Bram Stoker’s Dracula
It’s not like the current glut of vampire books and movies and TV shows is something new. There has been a steady stream of such stories for a long time. Endless variations have been worked on this tired old trope, some of them quite ludicrous. It’s easy to forget that it was all invented by one man, back in 1897. Yes, it’s all there, all totally made up, and often misinterpreted. For instance, the author never said a vampire would catch fire and die if exposed to sunlight. Daytime limited the Count’s powers, sure, but it didn’t kill him.
I am not a fan of the genre. The only reason I decided to look at this is that it was directed by Francis Ford Coppola. His intention was clearly to get back to basics, to film the book as written. I have never read the book and don’t plan to, but a synopsis at Wiki seems to confirm that he did do that, with some alterations at the end, mostly involving Mina’s infatuation with Dracula. And it is beautifully designed and filmed, with arresting imagery and lovely use of fades and other devices.

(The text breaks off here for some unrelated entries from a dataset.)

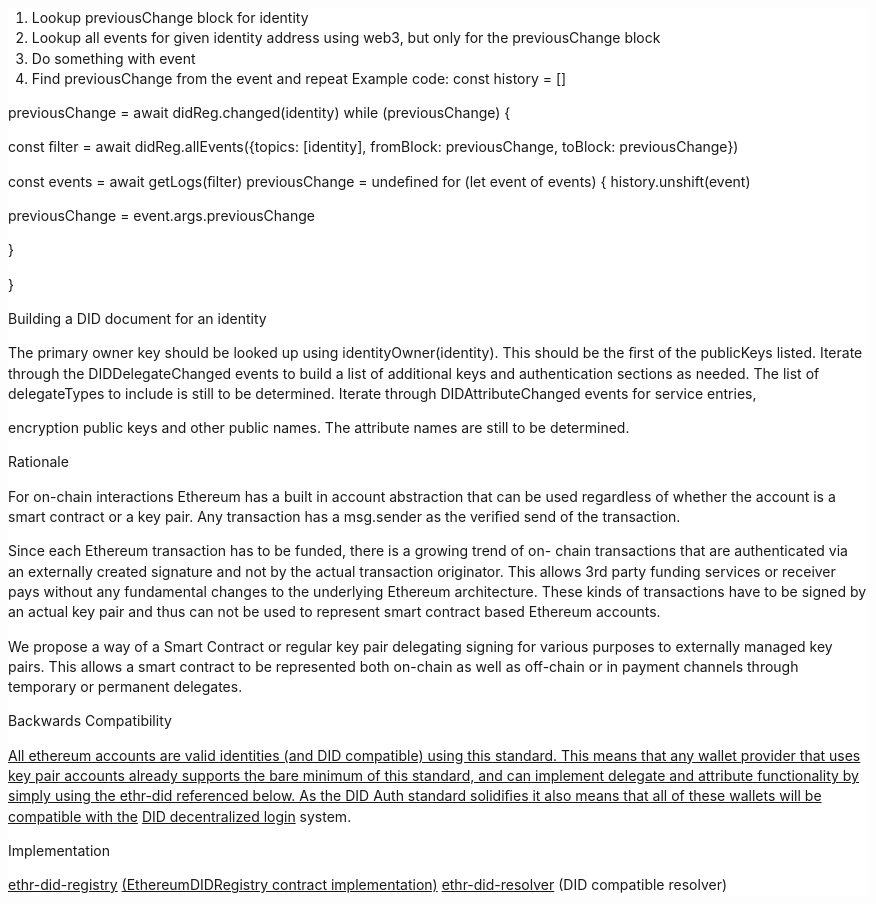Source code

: 1. Lookup previousChange block for identity
2. Lookup all events for given identity address using web3, but only for the previousChange block
3. Do something with event
4. Find previousChange from the event and repeat Example code: const history = \[\]

previousChange = await didReg.changed\(identity\) while \(previousChange\) {

const ﬁlter = await didReg.allEvents\({topics: \[identity\], fromBlock: previousChange, toBlock: previousChange}\)

const events = await getLogs\(ﬁlter\) previousChange = undeﬁned for \(let event of events\) { history.unshift\(event\)

previousChange = event.args.previousChange

}

}

Building a DID document for an identity

The primary owner key should be looked up using identityOwner\(identity\). This should be the ﬁrst of the publicKeys listed. Iterate through the DIDDelegateChanged events to build a list of additional keys and authentication sections as needed. The list of delegateTypes to include is still to be determined. Iterate through DIDAttributeChanged events for service entries,

encryption public keys and other public names. The attribute names are still to be determined.

Rationale

For on-chain interactions Ethereum has a built in account abstraction that can be used regardless of whether the account is a smart contract or a key pair. Any transaction has a msg.sender as the veriﬁed send of the transaction.

Since each Ethereum transaction has to be funded, there is a growing trend of on- chain transactions that are authenticated via an externally created signature and not by the actual transaction originator. This allows 3rd party funding services or receiver pays without any fundamental changes to the underlying Ethereum architecture. These kinds of transactions have to be signed by an actual key pair and thus can not be used to represent smart contract based Ethereum accounts.

We propose a way of a Smart Contract or regular key pair delegating signing for various purposes to externally managed key pairs. This allows a smart contract to be represented both on-chain as well as off-chain or in payment channels through temporary or permanent delegates.

Backwards Compatibility

[All ethereum accounts are valid identities \(and DID compatible\) using this standard. This means that any wallet provider that uses key pair accounts already supports the bare minimum of this standard, and can implement delegate and attribute functionality by simply using the ethr-did referenced below. As the DID Auth standard solidiﬁes it also means that all of these wallets will be compatible with the](https://github.com/decentralized-identity) [DID decentralized login](https://github.com/decentralized-identity) system.

Implementation

[ethr-did-registry](https://github.com/uport-project/ethr-did-registry/blob/develop/contracts/EthereumDIDRegistry.sol) [\(EthereumDIDRegistry contract implementation\)](https://github.com/uport-project/ethr-did-resolver) [ethr-did-resolver](https://github.com/uport-project/ethr-did-resolver) \(DID compatible resolver\)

Dracula’s shadow is friskier than anyone’s since Peter Pan, you never know where it’s going to go next.
But in the end … it’s all rather silly, isn’t it? The only one who looks at home here is Anthony Hopkins as Van Helsing. Coppola, probably for considerations of the American box office, cast American Winona Ryder as Mina. She does okay, but one of the most disastrous miscastings in cinema history, even worse than his selection of his own daughter, Sofia, for The Godfather, Part III, was Keanu Reeves as Jonathan Harker. He also has the worst English accent since Julia Roberts in Mary Reilly. He almost succeeds in spoiling the picture all by himself. He has a baffled look on his face in just about every scene. One reviewer I read had the best take on it. He said that Reeves looked as if he were struggling not to put “dude!” at the end of every sentence. Like this was Jonathan and Vlad’s Transylvanian Suckfest. He really should have won the Razzie Award that year.